* TEXTAUSZUG:

◆ ◆ ◆ ◆ ◆

# TPTP-Plugin



## OasisCritter (29. Apr 2010)

Hallo,

alle Versuche das TPTP-Plugin zum laufen zu bringen sind bei mir gescheitert. Ich hab es mit der Eclipse EE, mit der Standard und mit dem "All-In-One-TPTP" probiert, mit allem hat es nicht funktioniert.
Ich bekomme diese Fehlermeldung:








Weis einer weiter?:bahnhof:


----------



## maki (30. Apr 2010)

Windows oder Linux?

Das nachträgliche installierren hat übrigens bei mir noch nie funktioniert, die komplett Version zum runterladen nur unter Windows, unter Linux gibt es mehr als einen Haken...


----------



## OasisCritter (30. Apr 2010)

maki hat gesagt.:


> Windows oder Linux?
> 
> Das nachträgliche installierren hat übrigens bei mir noch nie funktioniert, die komplett Version zum runterladen nur unter Windows, unter Linux gibt es mehr als einen Haken...



Windows XP-PRO

Beim entpacken:






...


----------



## OasisCritter (2. Mai 2010)

Hallo,

bin jetzt auf Win7 umgestiegen und es funktioniert mit dem AllInOne-Paket. Lag aber nicht an XP sondern an dem zu langen Ordnernamen des Archives :autsch: (sowas sollten die schon berücksichtigen).
Was jetzt aber das Problem ist, in dieser Eclipse Version werden "*Template Proposals*" angezeigt (Strg + Leertaste).  
*Kann man das irgendwie nachinstallieren?*



> Version: 3.5.2
> Build id: M20100211-1343


----------

◆ ◆ ◆ ◆ ◆

Gespeicherte Daten
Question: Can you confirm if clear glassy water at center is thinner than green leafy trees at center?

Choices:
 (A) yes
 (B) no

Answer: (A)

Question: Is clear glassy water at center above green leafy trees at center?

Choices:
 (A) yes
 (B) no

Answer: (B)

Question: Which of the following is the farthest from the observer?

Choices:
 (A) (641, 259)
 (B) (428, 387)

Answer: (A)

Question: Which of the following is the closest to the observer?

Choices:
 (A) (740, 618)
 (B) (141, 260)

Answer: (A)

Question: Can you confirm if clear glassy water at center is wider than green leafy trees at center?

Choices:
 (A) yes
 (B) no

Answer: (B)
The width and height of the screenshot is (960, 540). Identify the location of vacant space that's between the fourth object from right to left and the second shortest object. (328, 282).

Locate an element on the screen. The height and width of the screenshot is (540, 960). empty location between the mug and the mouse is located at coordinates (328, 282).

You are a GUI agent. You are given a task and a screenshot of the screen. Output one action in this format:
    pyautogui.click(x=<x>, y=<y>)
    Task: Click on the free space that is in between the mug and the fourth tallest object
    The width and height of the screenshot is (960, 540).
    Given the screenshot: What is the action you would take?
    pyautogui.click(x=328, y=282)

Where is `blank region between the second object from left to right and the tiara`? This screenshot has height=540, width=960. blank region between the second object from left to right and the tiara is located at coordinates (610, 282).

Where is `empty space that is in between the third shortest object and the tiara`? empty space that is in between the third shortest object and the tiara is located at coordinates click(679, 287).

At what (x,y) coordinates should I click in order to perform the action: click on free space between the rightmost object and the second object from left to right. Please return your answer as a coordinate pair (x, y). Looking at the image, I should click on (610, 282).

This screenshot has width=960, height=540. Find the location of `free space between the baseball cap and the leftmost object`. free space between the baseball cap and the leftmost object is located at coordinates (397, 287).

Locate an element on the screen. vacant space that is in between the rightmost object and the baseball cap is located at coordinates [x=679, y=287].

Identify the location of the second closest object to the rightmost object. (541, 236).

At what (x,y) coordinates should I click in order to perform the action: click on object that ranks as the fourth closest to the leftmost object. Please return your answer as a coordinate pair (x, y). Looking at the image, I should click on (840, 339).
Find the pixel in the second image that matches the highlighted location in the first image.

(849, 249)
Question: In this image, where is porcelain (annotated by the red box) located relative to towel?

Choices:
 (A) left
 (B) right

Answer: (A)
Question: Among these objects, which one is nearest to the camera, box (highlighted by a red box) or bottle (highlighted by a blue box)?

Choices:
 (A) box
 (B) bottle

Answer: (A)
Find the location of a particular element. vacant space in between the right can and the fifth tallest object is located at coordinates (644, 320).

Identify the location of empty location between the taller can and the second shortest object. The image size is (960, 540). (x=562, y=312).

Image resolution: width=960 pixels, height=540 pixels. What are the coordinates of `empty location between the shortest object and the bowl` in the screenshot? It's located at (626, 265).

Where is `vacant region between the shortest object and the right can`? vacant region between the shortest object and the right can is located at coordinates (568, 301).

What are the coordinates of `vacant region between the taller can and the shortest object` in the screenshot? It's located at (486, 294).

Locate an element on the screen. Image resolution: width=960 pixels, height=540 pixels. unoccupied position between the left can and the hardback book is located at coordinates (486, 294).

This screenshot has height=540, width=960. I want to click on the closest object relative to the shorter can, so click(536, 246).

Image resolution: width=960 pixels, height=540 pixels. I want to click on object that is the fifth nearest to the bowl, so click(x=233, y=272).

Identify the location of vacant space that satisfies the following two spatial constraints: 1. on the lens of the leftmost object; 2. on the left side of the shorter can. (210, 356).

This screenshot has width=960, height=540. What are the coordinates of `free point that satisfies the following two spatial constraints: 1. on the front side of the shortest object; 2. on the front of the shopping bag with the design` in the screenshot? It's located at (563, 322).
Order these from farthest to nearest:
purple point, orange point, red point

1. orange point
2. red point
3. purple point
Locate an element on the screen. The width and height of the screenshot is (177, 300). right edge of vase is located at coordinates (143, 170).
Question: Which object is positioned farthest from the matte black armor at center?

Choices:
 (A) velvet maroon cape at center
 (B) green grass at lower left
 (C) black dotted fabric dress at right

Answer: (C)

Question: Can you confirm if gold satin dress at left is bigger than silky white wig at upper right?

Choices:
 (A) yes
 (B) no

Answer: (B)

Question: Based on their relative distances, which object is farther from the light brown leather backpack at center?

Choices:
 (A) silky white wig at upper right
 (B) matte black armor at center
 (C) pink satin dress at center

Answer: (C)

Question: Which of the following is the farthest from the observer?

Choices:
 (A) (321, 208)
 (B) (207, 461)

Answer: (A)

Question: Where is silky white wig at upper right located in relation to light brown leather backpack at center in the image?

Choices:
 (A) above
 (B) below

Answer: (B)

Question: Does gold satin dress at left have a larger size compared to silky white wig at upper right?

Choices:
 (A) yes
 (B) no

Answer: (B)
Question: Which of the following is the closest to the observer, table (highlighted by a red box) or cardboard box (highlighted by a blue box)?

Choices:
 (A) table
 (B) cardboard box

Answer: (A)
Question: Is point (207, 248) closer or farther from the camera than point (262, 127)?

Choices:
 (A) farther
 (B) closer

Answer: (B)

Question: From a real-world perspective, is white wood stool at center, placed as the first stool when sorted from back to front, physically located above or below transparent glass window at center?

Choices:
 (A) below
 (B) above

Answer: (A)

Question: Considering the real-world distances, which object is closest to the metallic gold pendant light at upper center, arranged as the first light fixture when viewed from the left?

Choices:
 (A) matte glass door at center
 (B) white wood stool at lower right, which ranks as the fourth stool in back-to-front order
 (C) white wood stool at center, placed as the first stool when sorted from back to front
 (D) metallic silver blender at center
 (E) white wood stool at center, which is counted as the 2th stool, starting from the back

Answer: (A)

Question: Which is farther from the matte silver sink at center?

◆ ◆ ◆ ◆ ◆

* ARBEITSAUFTRAG: Schreiben Sie aus dem Forenthread zum TPTP-Plugin die Passage von „# TPTP-Plugin“ bis einschließlich „es nicht funktioniert.“ wortgetreu ab.

* LÖSUNG:
# TPTP-Plugin



## OasisCritter (29. Apr 2010)

Hallo,

alle Versuche das TPTP-Plugin zum laufen zu bringen sind bei mir gescheitert. Ich hab es mit der Eclipse EE, mit der Standard und mit dem "All-In-One-TPTP" probiert, mit allem hat es nicht funktioniert.